Text extract:
══════

Books Reviewed

n 1948 the United Nations General Assembly adopted the Universal Declaration of Human Rights, declaring the “equal and inalienable rights” of every human being, grounded in the “dignity and worth of the human person.” The Declaration can easily be read as an affirmation of classical liberal tenets about the rights-bearing individual. But according to Christian Human Rights by Samuel Moyn, a professor of law and history at Harvard University, the roots of the central concepts—dignity, the human person, and rights—are found in a religious tradition, and a conservative, anti-liberal tradition, no less. Moyn’s book is no celebration of religion or conservatism, however. Against those who trace human rights back to the Reformation, Aquinas, or the Bible, Moyn argues that the religious turn to human rights was recent, contingent, and even morally troubling.

One would be hard-pressed to find the concept of “dignity” in constitutions or legal documents prior to 1937, nor was it typically connected to rights. The Irish Constitution of 1937 was the first of a new generation of charters to invoke “the dignity and freedom of the individual” in its preamble. Over the following decade, this link would become commonplace: today some 160 national constitutions cite human dignity. What was the inflection point? According to Moyn, the answer can by found by looking at the Catholic Church. Two encyclicals issued by Pope Pius XI in March 1937 condemned Nazism and Communism. In both, Pius defended the “dignity of the human person,” and linked that dignity to rights. Pius called Communism a “system full of errors,” not least of which was that it “denies the rights, dignity and liberty of human personality.” As for Nazi Germany, the pope decried “measures of intimidation” designed to enforce party loyalty and pull Catholics away from the church, a situation that “violates every human right and dignity.”

“Human dignity,” the defense of the “person,” and “human rights” were conceptual tools in a Catholic reshuffling across Europe. Catholics sought a new balance between “secular liberalism and religious authoritarianism” and older elements of Catholic social thought (and politics) were repurposed in the tumultuous years of the 1930s and 1940s. For decades, conservative European Catholics had understood their faith, especially the social teachings of the Church, to be locked in combat with secular liberalism. The liberalism opposed by the Church was radically individualistic, emphasizing autonomy and liberation from constraints. To Catholic intellectuals, such emancipation was materialistic, hedonistic, and godless. Against it, Catholic conservatives supported corporatist and communitarian politics that emphasized the common good rather than individual rights.

As the 1920s turned into the 1930s, a schism arose between Catholic conservatives drifting towards the seemingly lesser evil of fascism, and those uniting in opposition to it. In the ensuing debate, anti-liberal, pro-fascist Catholics favored corporatism, while the anti-fascists sought an alternative, distinct from corporatism, communism, and the secular liberalism they had long opposed. By linking rights to a vocabulary of humanity and dignity, anti-fascist Catholic intellectuals, including Jacques Maritain, sought a distinct position that valued the person yet still invoked communitarian and religious traditions.

══════

[Data items]
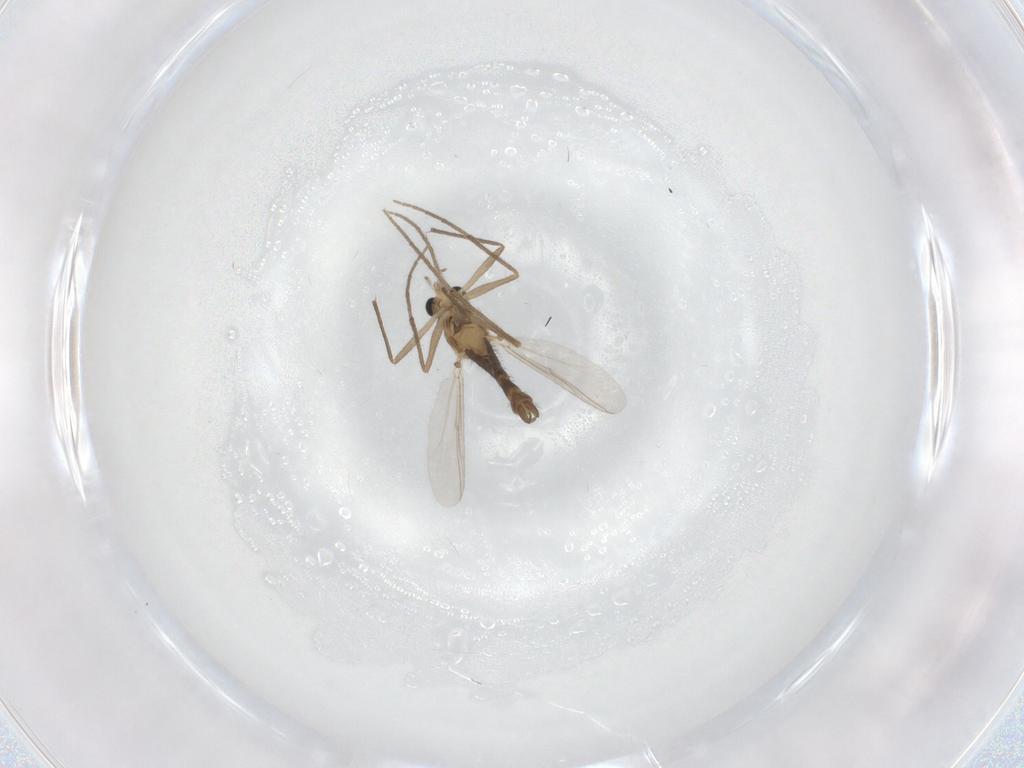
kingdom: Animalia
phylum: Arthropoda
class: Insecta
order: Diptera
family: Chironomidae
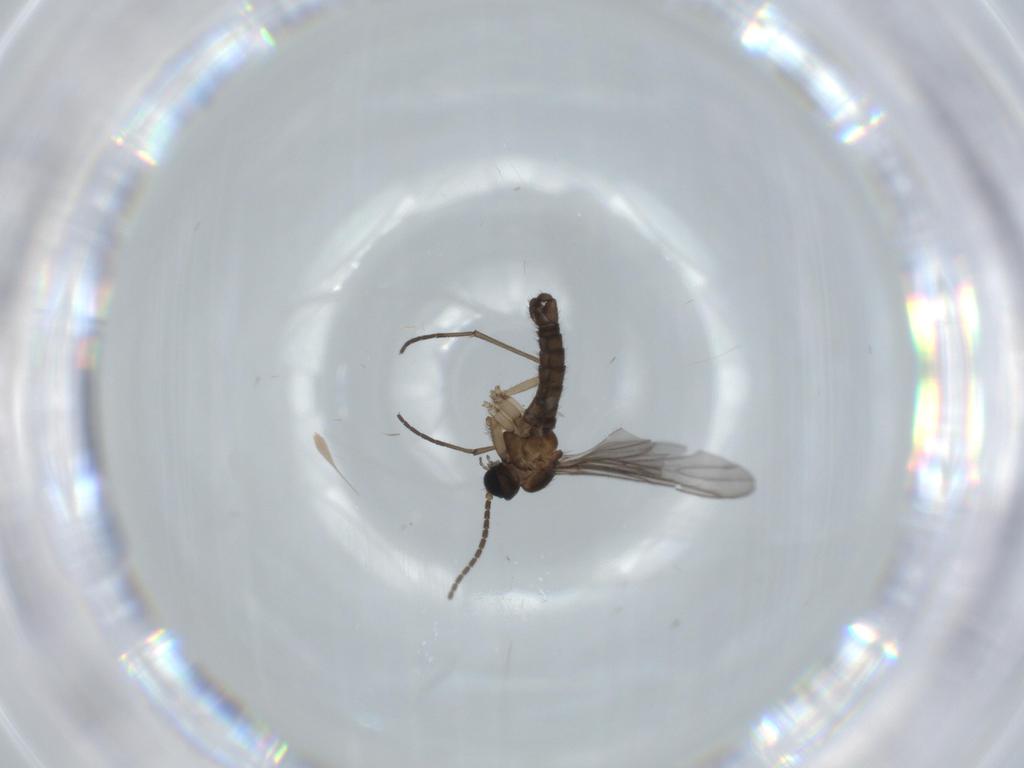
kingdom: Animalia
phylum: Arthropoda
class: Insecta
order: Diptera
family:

══════

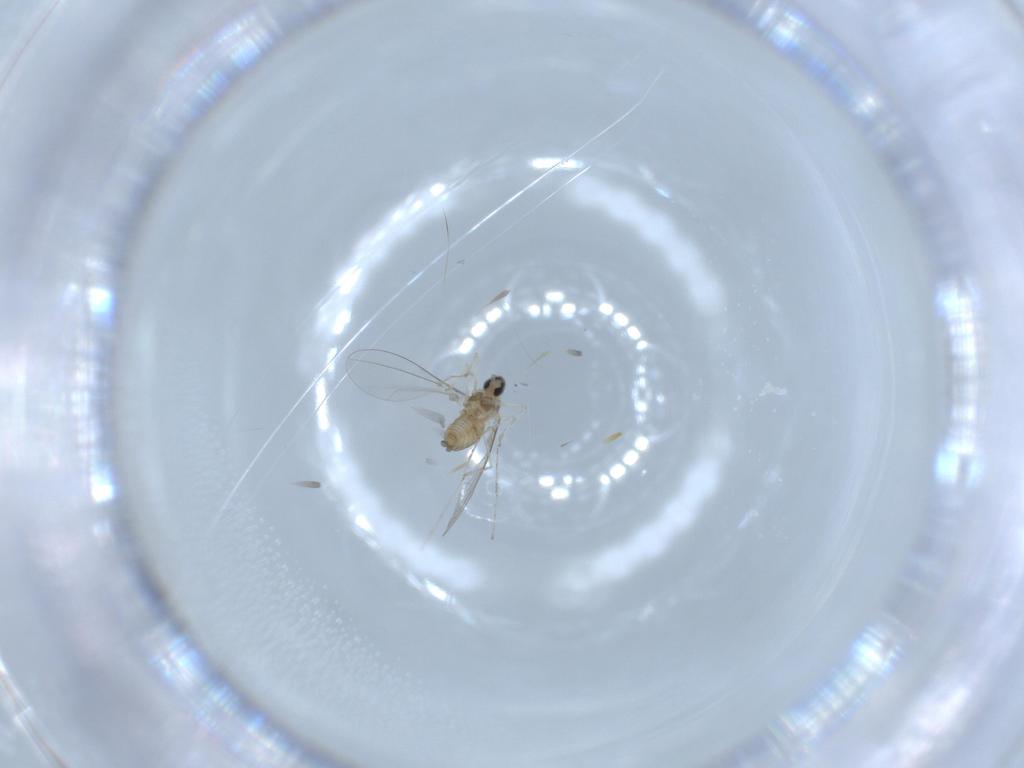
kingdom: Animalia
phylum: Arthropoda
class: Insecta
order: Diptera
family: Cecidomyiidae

══════

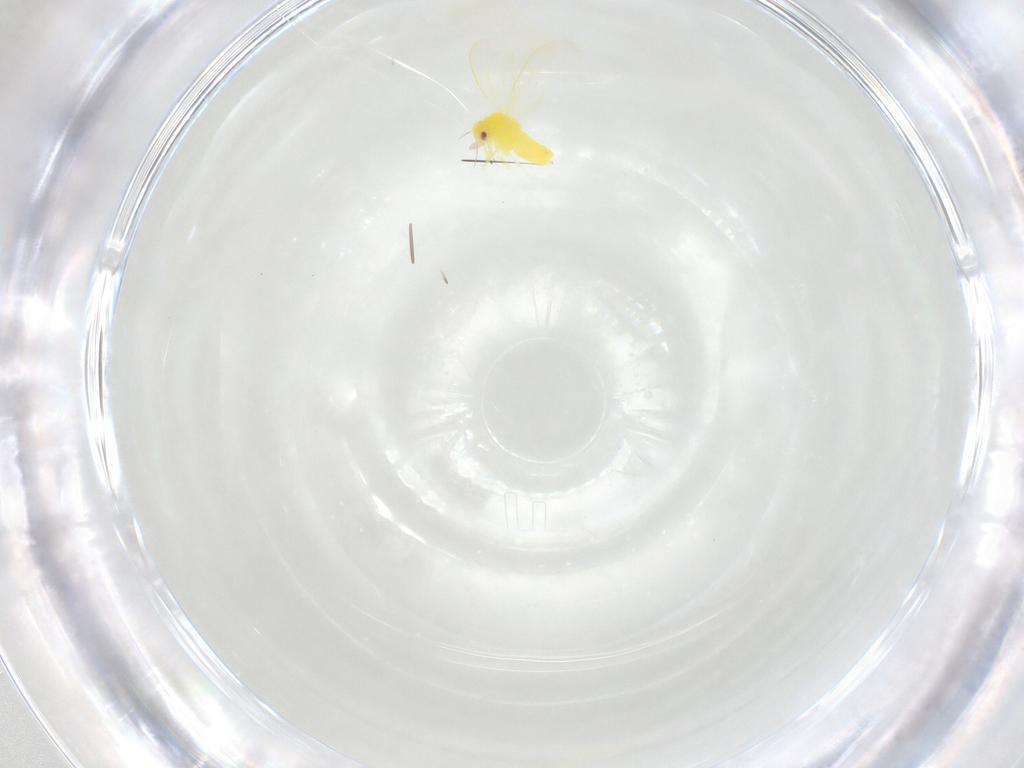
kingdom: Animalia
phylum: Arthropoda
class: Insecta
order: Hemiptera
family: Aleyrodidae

══════

What this task involves:
Write out the book review again from "n 1948 the United" up to and including "even morally troubling.", switching "Harvard University" to "Columbia University". The records have no connection to the book review.

Correct answer:
n 1948 the United Nations General Assembly adopted the Universal Declaration of Human Rights, declaring the “equal and inalienable rights” of every human being, grounded in the “dignity and worth of the human person.” The Declaration can easily be read as an affirmation of classical liberal tenets about the rights-bearing individual. But according to Christian Human Rights by Samuel Moyn, a professor of law and history at Columbia University, the roots of the central concepts—dignity, the human person, and rights—are found in a religious tradition, and a conservative, anti-liberal tradition, no less. Moyn’s book is no celebration of religion or conservatism, however. Against those who trace human rights back to the Reformation, Aquinas, or the Bible, Moyn argues that the religious turn to human rights was recent, contingent, and even morally troubling.